January 13, 2010 by Douglas A. McIntyre

The concern that the Japanese economy has reached a point of stagnation has grown recently as its fourth quarter GDP figures failed to show a substantial recovery. More analysts have questioned the power of Japanese government programs to stimulate economic activity when exports are being hurt by a slow recovery in much of the West and Japanese unemployment is high by historic standards.

Germany can be added to the list of large nations which may not be able to sustain a recovery in 2010.

Germany was the largest exporter in the world until it gave up that distinction to China in 2009. The German economy has been slowed by low demand for its manufactured goods. The government announced today that GDP in the country dropped by 5% last year. Perhaps of greater concern is the belief that Q4 GDP did not move up at all. The Wall Street Journal reports that “Destatis (the German statistics bureau) didn’t give a formal estimate for GDP in the fourth quarter, but the figures appear to suggest that the economy’s momentum weakened significantly, after growing by 0.4% and 0.7% in the second and third quarters of last year.”

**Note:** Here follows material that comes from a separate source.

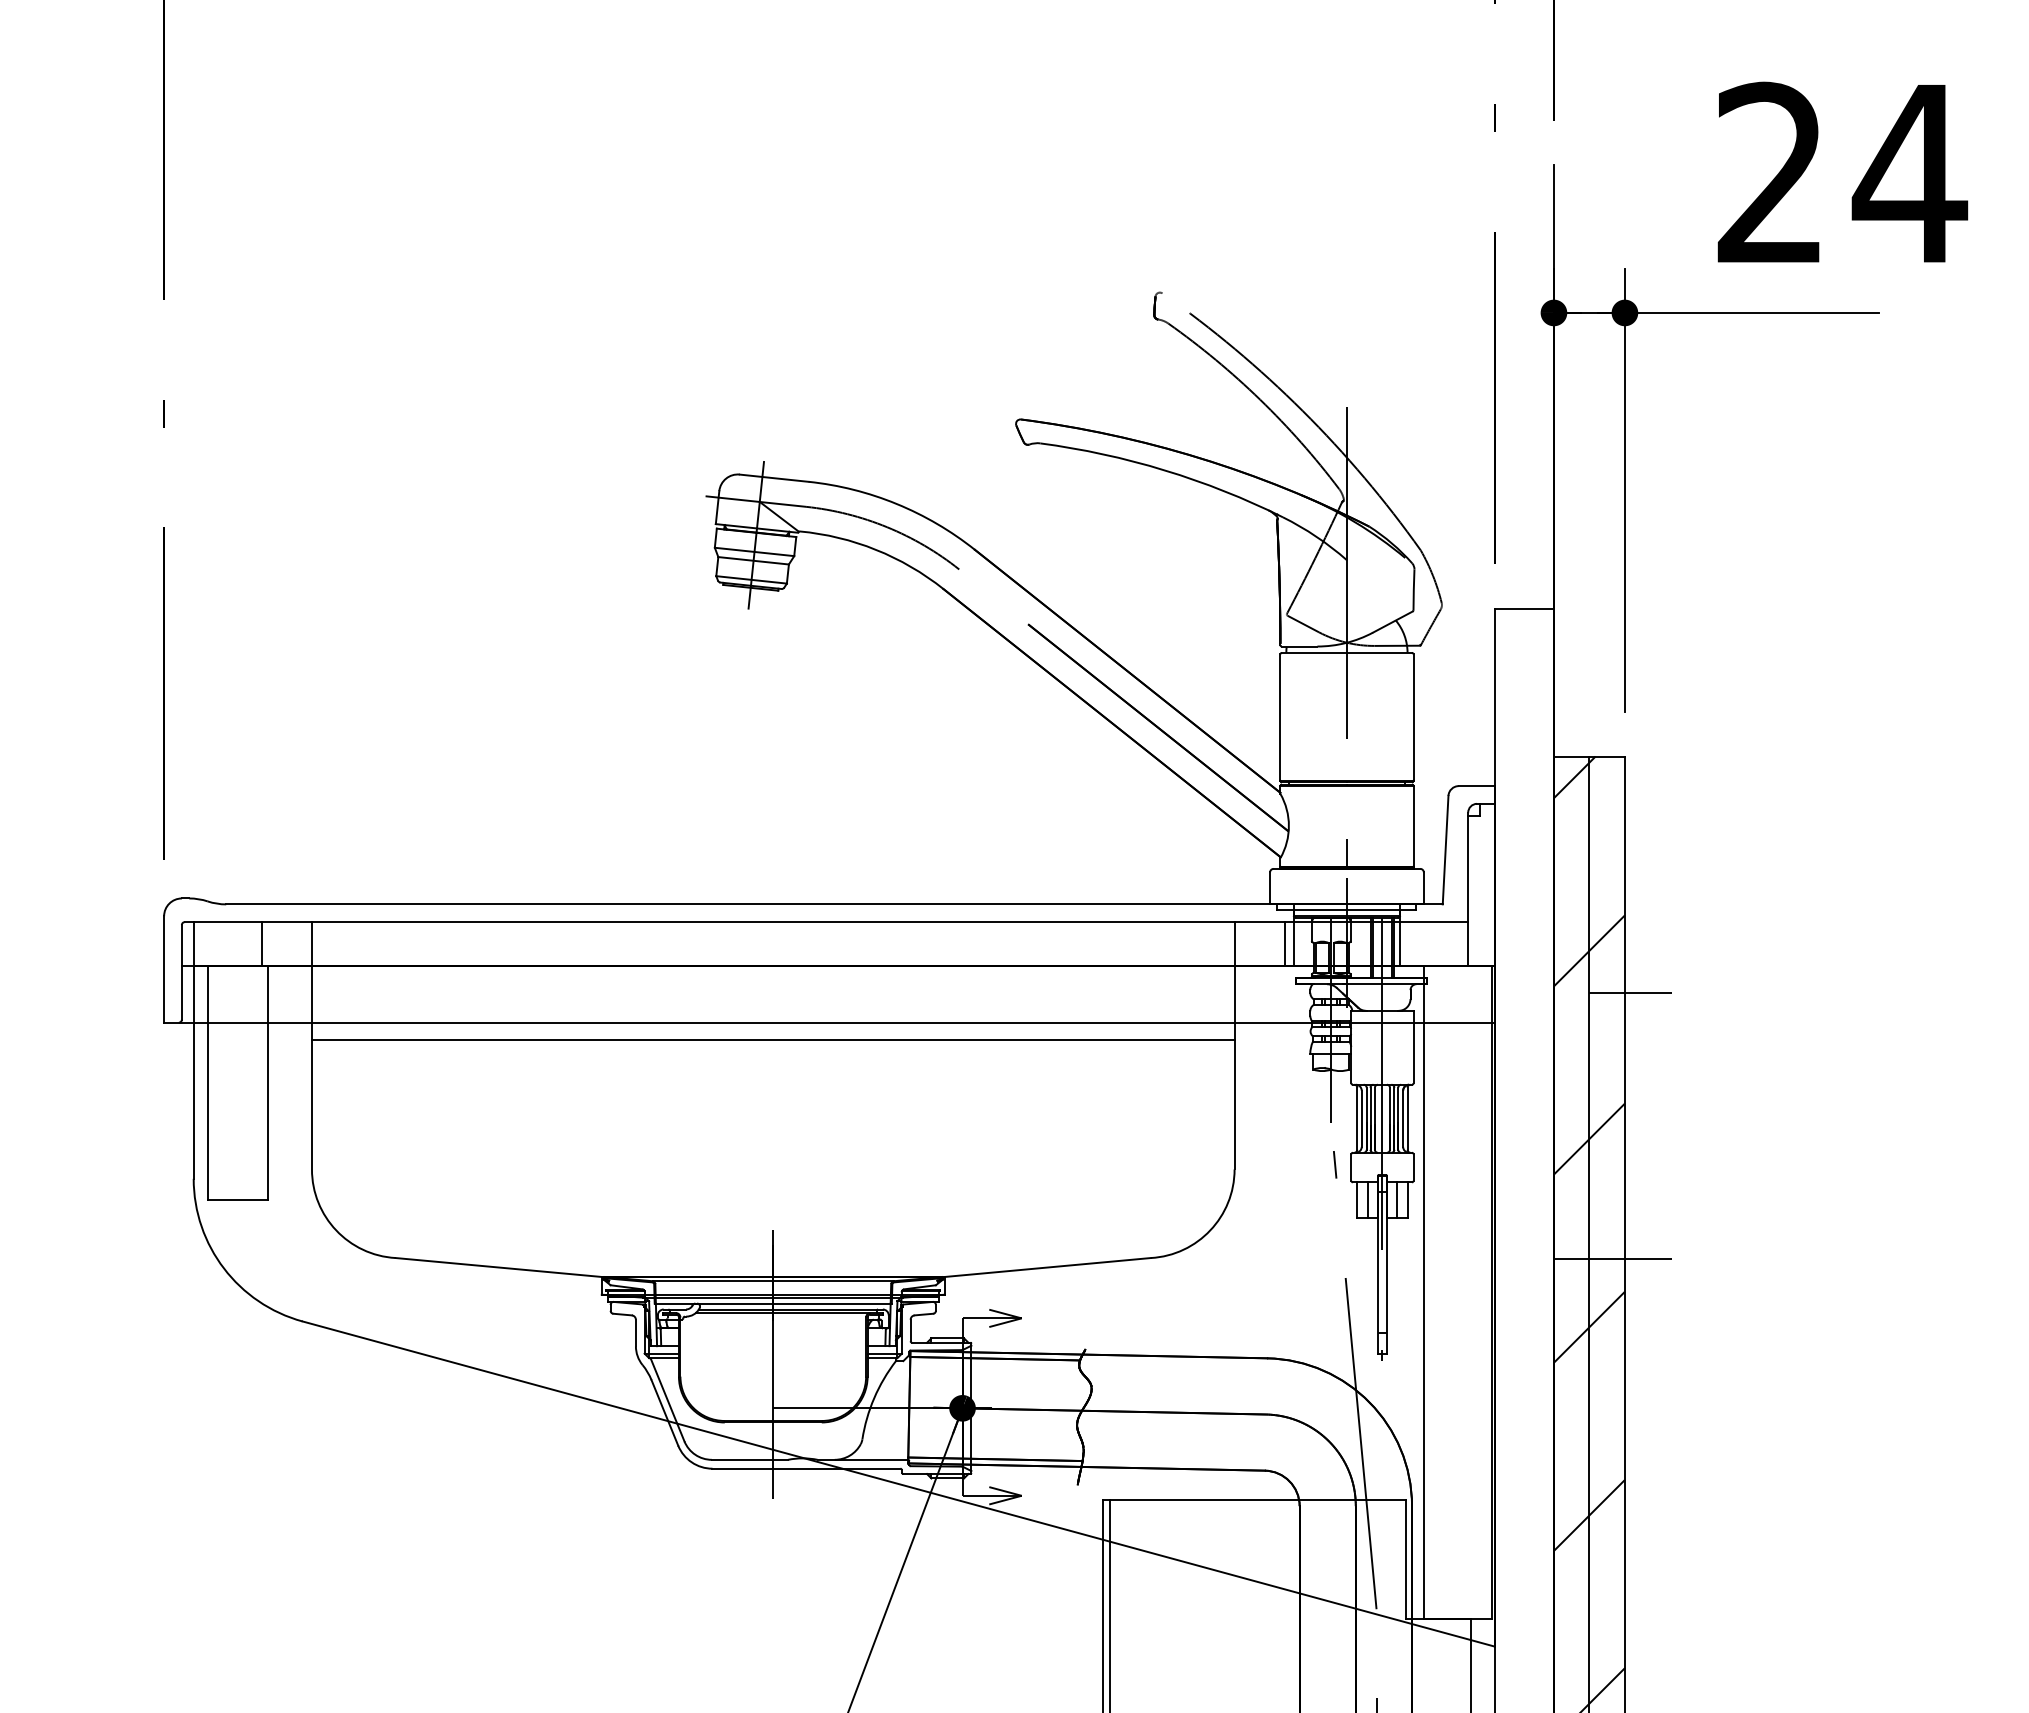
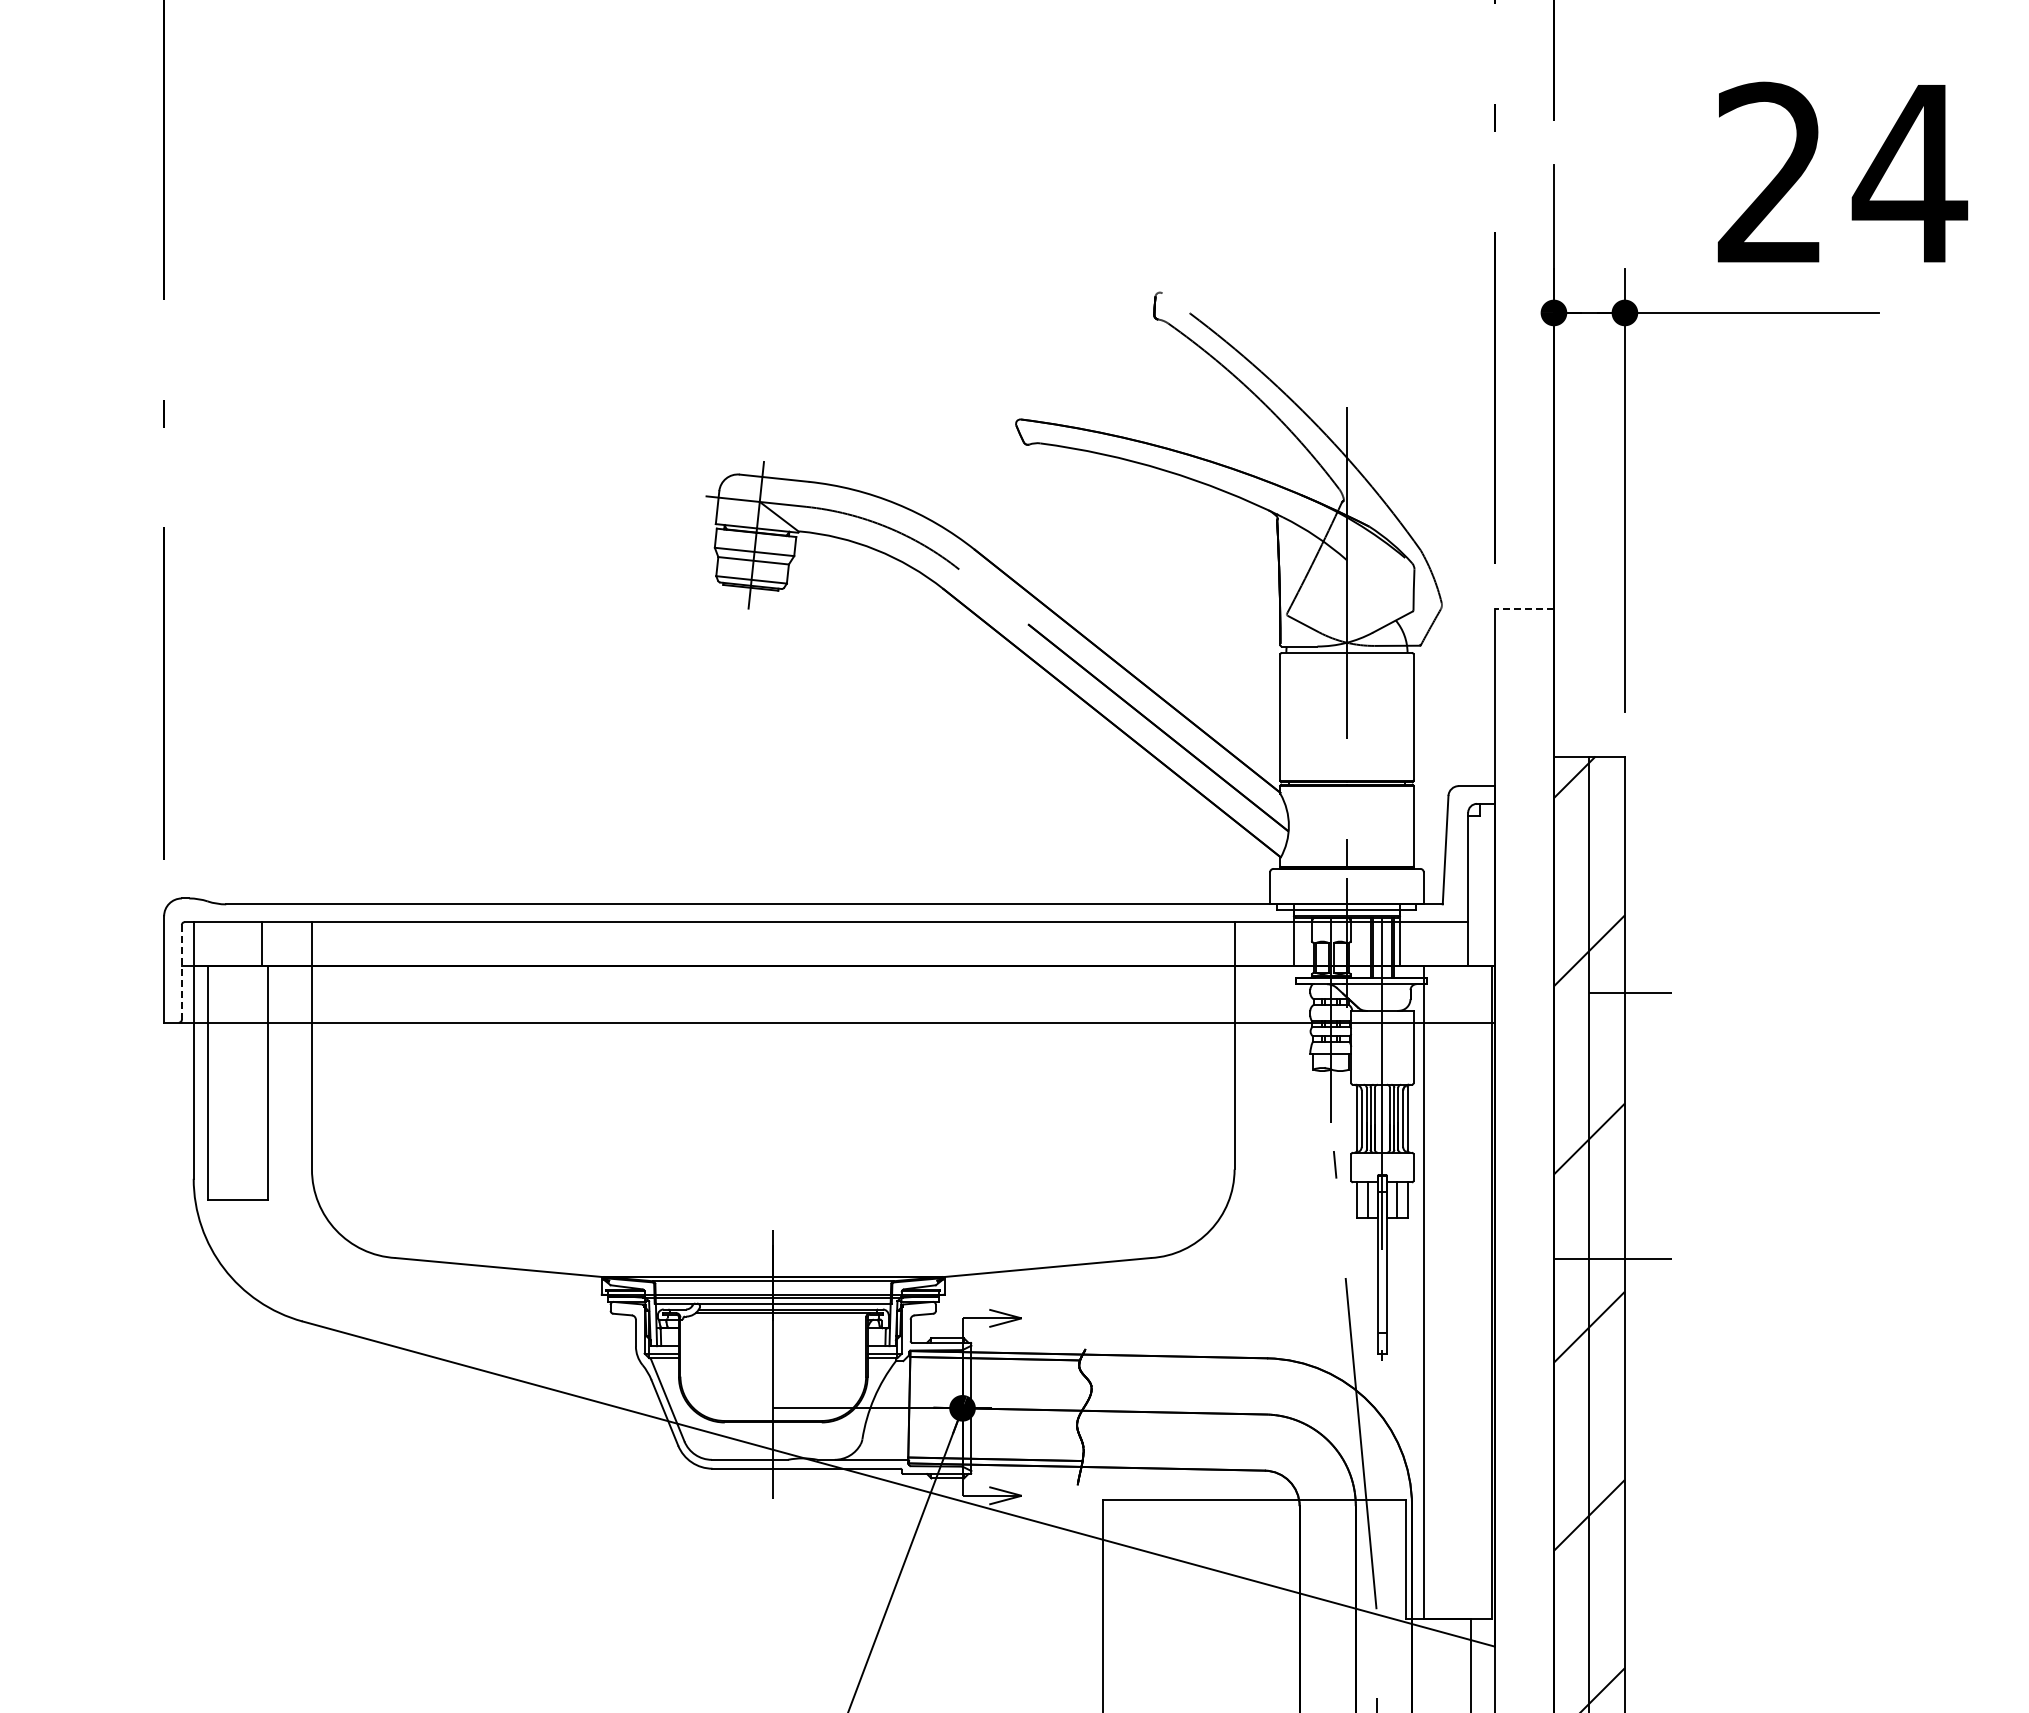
line at (1524, 608): solid -> dashed
line at (1284, 944): present -> none
line at (181, 971): solid -> dashed
line at (772, 1040): present -> none
line at (1110, 1604): present -> none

The report from Germany shows that stimulus activity on the part of governments cannot offset a sharp drop in exports, high unemployment, and a rapid contraction in consumer spending. The German economy appears to be entering a period of little growth, or perhaps modest contraction,–a classic double-dip recession.

Economic problems in the US bear a similarity to those in Germany. Unemployment and consumer spending are not improving. US exports have increased, but not to the healthy level they enjoy during rapid economic expansion.

A second recession among developed nations may have begun to take hold at the end of last year and could ruin the hopes that 2010 would be the end of the most troubled period in the economic history of the last eight decades.